Stored data entries:
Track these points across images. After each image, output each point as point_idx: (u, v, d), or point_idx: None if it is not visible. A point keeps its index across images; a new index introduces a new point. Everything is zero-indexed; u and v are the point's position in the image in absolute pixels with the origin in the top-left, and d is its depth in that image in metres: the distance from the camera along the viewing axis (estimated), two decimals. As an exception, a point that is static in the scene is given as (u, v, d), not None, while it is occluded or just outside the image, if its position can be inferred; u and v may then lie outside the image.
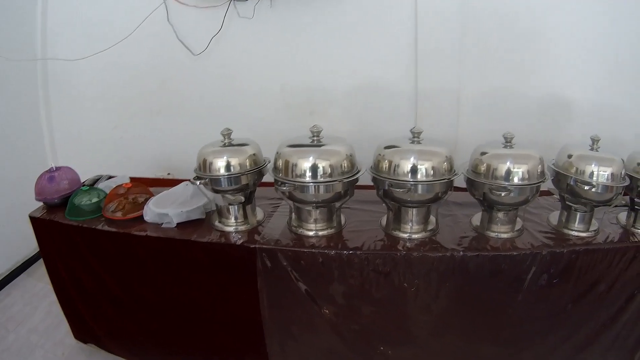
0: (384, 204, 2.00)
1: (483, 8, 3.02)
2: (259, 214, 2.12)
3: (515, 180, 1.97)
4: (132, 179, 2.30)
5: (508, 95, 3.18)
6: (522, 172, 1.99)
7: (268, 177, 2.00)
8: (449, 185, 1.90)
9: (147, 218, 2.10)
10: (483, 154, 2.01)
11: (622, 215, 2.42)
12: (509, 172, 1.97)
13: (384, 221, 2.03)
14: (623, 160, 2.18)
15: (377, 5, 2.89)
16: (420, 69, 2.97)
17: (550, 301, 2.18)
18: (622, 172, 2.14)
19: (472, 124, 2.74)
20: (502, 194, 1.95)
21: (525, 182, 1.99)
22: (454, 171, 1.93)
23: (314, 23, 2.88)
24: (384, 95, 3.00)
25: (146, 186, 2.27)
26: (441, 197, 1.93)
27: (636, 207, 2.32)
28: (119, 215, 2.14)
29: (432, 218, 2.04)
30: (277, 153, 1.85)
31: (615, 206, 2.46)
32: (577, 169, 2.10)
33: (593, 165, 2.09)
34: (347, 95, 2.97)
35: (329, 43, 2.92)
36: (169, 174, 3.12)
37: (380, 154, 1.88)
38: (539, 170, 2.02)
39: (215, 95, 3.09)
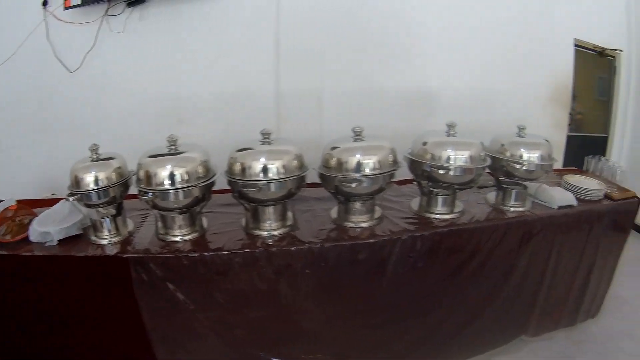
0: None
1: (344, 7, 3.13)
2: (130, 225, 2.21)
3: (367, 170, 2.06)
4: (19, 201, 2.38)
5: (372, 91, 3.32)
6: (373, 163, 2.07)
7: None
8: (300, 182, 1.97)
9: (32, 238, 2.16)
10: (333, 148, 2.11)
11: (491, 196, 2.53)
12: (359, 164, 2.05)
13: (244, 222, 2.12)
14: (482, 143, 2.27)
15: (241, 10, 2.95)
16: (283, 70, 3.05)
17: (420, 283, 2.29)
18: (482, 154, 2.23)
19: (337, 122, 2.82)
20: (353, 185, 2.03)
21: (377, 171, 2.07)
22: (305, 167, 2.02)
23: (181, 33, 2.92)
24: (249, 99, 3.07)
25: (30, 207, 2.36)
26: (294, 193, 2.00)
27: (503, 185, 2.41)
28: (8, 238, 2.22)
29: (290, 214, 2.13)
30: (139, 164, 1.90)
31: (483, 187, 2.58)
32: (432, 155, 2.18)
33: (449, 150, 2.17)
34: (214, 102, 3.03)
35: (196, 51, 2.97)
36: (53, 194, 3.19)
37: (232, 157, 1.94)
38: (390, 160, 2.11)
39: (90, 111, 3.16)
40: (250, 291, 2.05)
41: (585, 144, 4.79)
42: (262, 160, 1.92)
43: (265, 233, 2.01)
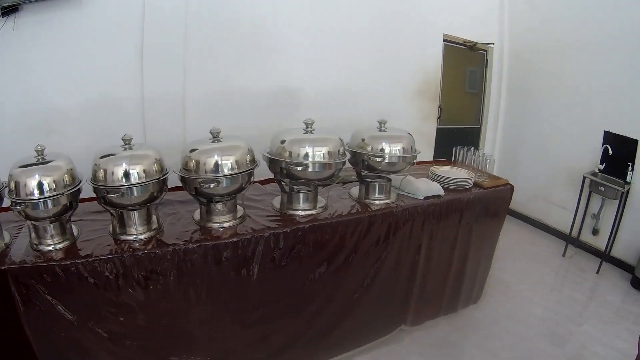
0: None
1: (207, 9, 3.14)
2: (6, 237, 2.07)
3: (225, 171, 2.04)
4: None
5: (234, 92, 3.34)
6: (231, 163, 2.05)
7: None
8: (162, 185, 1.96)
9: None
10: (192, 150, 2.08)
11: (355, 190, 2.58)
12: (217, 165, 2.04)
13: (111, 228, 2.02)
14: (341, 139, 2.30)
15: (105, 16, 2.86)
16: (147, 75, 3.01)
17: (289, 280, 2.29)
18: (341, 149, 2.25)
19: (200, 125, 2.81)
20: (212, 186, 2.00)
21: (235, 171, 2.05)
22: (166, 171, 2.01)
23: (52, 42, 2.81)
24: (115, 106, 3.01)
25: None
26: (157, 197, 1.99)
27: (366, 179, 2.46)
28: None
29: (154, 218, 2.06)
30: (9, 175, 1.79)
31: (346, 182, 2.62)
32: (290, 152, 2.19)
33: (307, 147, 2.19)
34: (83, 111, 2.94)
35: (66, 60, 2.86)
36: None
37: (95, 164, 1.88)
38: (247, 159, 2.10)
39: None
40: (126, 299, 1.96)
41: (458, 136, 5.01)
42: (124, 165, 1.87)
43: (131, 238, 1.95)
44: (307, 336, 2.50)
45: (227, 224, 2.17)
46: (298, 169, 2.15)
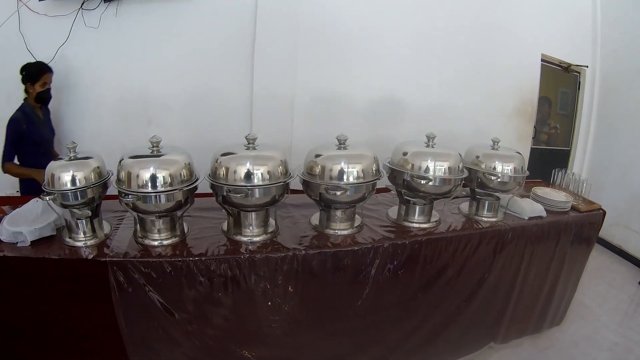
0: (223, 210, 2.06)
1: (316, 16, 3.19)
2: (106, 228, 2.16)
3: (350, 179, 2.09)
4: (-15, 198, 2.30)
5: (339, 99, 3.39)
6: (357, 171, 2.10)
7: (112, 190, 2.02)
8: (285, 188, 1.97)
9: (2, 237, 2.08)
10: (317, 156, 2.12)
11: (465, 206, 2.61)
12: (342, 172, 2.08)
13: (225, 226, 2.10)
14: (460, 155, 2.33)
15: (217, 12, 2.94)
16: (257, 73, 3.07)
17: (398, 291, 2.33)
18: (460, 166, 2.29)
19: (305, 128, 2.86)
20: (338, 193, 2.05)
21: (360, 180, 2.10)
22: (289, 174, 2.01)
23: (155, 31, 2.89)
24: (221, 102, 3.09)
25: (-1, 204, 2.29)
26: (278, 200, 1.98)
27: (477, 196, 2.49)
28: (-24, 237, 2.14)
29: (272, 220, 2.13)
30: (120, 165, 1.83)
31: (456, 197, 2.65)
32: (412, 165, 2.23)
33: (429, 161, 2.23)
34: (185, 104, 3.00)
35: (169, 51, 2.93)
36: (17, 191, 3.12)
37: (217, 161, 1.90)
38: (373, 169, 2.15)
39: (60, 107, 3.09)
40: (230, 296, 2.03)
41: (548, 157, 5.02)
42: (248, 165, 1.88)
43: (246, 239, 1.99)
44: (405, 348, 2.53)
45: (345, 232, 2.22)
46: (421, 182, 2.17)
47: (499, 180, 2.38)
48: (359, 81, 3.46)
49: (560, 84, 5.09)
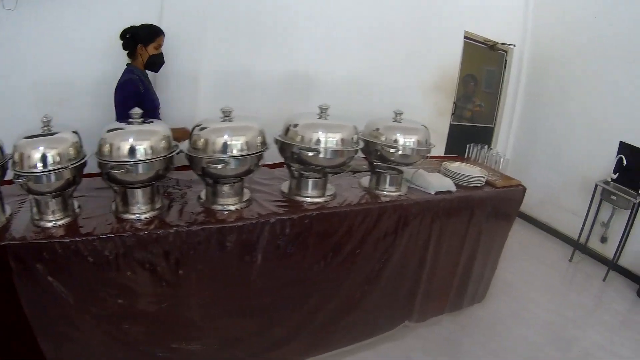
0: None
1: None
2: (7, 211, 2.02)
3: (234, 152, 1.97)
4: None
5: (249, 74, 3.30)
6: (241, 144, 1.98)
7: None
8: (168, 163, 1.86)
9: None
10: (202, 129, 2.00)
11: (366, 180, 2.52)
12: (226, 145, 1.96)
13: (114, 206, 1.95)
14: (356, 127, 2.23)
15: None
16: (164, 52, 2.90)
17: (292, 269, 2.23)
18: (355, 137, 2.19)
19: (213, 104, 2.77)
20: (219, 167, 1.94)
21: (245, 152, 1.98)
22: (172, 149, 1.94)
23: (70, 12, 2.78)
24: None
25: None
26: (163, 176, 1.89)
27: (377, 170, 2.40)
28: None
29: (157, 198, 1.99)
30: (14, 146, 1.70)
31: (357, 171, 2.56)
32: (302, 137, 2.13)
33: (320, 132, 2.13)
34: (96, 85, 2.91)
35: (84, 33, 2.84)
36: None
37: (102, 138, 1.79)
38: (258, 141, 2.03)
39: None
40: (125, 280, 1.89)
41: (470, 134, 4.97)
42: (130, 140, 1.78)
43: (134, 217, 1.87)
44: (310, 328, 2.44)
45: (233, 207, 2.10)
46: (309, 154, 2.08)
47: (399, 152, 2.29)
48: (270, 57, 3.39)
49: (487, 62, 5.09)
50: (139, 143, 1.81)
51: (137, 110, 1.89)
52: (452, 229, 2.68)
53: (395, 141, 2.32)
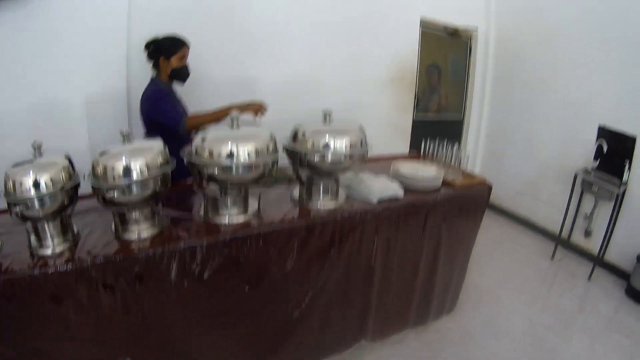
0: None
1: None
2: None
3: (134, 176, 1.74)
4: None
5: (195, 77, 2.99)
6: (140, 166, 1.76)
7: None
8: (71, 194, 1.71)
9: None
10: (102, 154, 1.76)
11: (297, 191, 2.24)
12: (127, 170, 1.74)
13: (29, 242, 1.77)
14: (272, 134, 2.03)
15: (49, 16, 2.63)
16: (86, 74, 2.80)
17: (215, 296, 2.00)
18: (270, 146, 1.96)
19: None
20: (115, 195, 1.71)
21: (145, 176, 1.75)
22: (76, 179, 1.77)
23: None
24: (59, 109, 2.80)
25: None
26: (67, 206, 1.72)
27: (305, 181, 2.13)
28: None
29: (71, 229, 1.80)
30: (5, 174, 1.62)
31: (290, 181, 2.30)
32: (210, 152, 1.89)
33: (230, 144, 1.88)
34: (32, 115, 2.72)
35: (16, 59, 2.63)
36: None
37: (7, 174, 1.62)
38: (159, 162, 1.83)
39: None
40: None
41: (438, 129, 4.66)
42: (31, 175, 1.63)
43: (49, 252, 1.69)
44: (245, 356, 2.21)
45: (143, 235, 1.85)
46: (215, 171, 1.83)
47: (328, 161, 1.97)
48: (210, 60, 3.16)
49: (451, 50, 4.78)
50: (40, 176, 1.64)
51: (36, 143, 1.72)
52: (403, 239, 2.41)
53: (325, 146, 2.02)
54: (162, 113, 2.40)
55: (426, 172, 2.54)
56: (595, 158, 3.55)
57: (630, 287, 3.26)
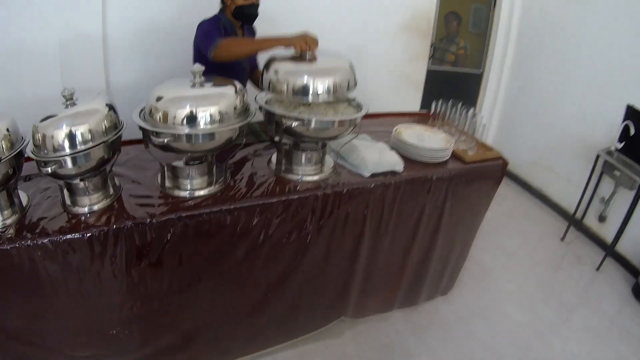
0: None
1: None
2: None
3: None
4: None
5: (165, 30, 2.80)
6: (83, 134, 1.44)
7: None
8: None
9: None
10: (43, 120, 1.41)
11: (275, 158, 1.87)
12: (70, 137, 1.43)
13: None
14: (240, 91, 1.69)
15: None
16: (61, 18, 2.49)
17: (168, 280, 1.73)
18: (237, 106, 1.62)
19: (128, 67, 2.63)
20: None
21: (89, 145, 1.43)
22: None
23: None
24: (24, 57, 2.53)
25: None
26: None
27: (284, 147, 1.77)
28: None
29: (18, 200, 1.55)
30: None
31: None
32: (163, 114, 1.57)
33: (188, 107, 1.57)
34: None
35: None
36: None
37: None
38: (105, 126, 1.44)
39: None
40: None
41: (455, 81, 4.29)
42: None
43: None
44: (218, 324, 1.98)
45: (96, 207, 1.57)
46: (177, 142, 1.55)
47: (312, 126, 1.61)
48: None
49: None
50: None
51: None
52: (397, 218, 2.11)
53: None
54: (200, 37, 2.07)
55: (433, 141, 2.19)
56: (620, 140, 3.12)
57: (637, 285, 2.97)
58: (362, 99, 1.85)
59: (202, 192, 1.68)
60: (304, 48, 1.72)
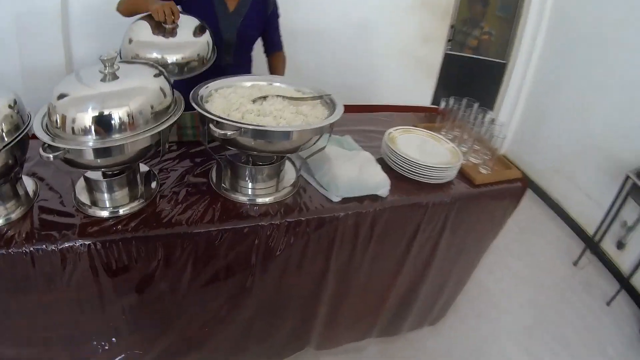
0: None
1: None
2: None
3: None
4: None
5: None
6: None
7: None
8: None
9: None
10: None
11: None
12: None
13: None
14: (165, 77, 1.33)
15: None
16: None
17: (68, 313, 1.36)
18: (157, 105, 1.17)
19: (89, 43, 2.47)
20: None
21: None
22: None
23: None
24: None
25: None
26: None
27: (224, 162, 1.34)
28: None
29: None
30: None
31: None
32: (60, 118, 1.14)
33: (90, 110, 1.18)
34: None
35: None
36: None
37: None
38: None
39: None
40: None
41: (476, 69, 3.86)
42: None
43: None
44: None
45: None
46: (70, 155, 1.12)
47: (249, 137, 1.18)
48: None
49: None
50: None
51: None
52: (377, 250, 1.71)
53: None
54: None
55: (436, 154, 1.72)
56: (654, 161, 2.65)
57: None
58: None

*Exercise goal*.
Copy, exactly and only, the lines above that begin with the one containing "11: (275, 158, 1.87)" and finish with the one containing "59: (202, 192, 1.68)".

*Completed task*.
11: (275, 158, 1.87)
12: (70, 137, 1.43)
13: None
14: (240, 91, 1.69)
15: None
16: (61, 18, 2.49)
17: (168, 280, 1.73)
18: (237, 106, 1.62)
19: (128, 67, 2.63)
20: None
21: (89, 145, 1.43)
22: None
23: None
24: (24, 57, 2.53)
25: None
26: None
27: (284, 147, 1.77)
28: None
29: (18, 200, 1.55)
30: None
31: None
32: (163, 114, 1.57)
33: (188, 107, 1.57)
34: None
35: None
36: None
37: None
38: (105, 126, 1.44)
39: None
40: None
41: (455, 81, 4.29)
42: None
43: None
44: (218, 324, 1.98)
45: (96, 207, 1.57)
46: (177, 142, 1.55)
47: (312, 126, 1.61)
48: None
49: None
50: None
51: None
52: (397, 218, 2.11)
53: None
54: (200, 37, 2.07)
55: (433, 141, 2.19)
56: (620, 140, 3.12)
57: (637, 285, 2.97)
58: (362, 99, 1.85)
59: (202, 192, 1.68)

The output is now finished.